* [To be done]
Rewrite the data as a JSON list of strings, one string per line with blank lines omitted, starting at the line containing "pose: elev=253.8 azim=286.3" and running through the end of the data, both ends included.

* [Provided entries]
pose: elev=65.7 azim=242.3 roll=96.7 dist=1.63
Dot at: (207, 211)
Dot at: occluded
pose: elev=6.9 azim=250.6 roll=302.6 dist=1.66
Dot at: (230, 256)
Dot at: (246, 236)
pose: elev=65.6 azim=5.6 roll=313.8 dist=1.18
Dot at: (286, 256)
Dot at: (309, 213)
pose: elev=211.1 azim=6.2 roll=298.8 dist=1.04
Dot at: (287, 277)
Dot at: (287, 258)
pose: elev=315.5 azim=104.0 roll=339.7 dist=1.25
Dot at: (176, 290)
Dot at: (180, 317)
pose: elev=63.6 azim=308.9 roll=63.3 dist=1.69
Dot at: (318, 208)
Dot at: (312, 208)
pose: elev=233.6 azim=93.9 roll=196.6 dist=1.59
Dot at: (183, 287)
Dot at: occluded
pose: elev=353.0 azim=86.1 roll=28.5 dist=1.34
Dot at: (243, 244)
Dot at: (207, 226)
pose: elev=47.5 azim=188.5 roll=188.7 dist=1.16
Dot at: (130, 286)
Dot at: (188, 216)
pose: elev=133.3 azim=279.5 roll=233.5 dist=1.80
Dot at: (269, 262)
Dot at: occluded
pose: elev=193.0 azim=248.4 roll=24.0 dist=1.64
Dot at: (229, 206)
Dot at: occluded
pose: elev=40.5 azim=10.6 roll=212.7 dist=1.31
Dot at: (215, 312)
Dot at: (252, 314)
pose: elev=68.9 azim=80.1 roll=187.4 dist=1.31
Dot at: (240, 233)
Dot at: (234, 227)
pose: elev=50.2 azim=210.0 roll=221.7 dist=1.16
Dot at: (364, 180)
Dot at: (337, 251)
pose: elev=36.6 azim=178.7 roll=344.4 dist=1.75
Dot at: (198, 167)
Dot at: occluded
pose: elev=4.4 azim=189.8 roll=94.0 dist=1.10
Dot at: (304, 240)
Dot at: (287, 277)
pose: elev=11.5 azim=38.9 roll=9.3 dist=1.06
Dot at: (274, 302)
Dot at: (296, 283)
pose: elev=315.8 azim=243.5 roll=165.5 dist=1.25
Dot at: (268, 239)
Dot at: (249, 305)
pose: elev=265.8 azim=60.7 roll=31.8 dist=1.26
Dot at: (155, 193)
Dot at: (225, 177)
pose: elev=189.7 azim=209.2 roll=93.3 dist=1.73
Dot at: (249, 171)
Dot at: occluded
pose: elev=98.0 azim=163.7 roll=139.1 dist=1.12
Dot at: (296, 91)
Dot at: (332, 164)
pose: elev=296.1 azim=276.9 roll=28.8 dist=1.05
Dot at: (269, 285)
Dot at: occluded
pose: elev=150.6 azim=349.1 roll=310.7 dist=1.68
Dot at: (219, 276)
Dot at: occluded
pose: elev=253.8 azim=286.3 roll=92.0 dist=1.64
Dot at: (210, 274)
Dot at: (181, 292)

* [Output for this task]
[
  "pose: elev=253.8 azim=286.3 roll=92.0 dist=1.64",
  "Dot at: (210, 274)",
  "Dot at: (181, 292)"
]